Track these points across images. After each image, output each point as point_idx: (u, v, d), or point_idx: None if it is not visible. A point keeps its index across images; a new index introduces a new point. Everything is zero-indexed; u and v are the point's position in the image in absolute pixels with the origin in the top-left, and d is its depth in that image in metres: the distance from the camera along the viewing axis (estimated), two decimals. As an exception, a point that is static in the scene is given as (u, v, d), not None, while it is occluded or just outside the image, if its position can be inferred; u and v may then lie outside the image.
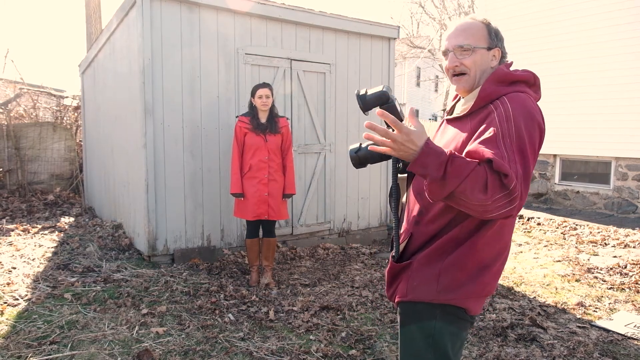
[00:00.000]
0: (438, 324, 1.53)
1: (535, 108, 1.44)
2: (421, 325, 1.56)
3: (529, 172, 1.34)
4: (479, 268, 1.50)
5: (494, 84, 1.49)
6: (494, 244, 1.50)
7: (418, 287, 1.54)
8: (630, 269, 4.83)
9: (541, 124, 1.43)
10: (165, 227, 4.68)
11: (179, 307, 3.64)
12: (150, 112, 4.53)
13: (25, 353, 2.82)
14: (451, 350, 1.56)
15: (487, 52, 1.54)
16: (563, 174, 8.68)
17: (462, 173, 1.25)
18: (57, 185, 8.44)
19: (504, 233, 1.53)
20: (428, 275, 1.52)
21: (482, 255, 1.49)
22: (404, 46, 22.77)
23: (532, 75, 1.54)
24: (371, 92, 1.57)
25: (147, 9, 4.44)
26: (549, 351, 3.08)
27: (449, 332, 1.55)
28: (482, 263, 1.50)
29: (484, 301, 1.61)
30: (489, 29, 1.56)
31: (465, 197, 1.27)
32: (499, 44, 1.56)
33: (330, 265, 5.02)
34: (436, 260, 1.51)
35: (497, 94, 1.47)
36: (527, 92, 1.50)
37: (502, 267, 1.58)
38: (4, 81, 10.67)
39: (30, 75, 28.87)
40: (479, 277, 1.50)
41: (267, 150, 4.19)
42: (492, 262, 1.52)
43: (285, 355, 2.96)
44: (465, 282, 1.50)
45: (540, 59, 8.31)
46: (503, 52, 1.59)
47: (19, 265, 4.39)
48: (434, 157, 1.27)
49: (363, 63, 5.90)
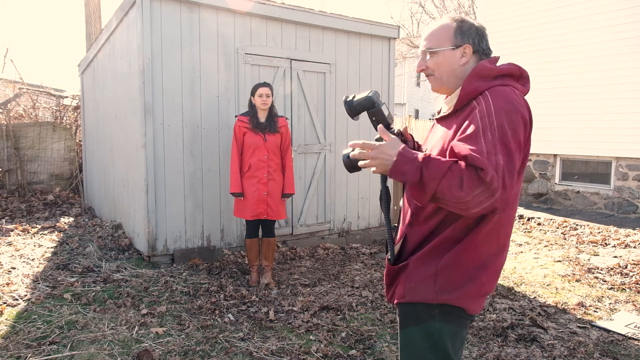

# # # #

Aim of the task:
Could you restate, word for word, the lines above from the one with "26: (549, 351, 3.08)" to the one with "40: (479, 277, 1.50)", both included?

Task response:
26: (549, 351, 3.08)
27: (449, 332, 1.55)
28: (482, 263, 1.50)
29: (484, 301, 1.61)
30: (489, 29, 1.56)
31: (465, 197, 1.27)
32: (499, 44, 1.56)
33: (330, 265, 5.02)
34: (436, 260, 1.51)
35: (497, 94, 1.47)
36: (527, 92, 1.50)
37: (502, 267, 1.58)
38: (4, 81, 10.67)
39: (30, 75, 28.87)
40: (479, 277, 1.50)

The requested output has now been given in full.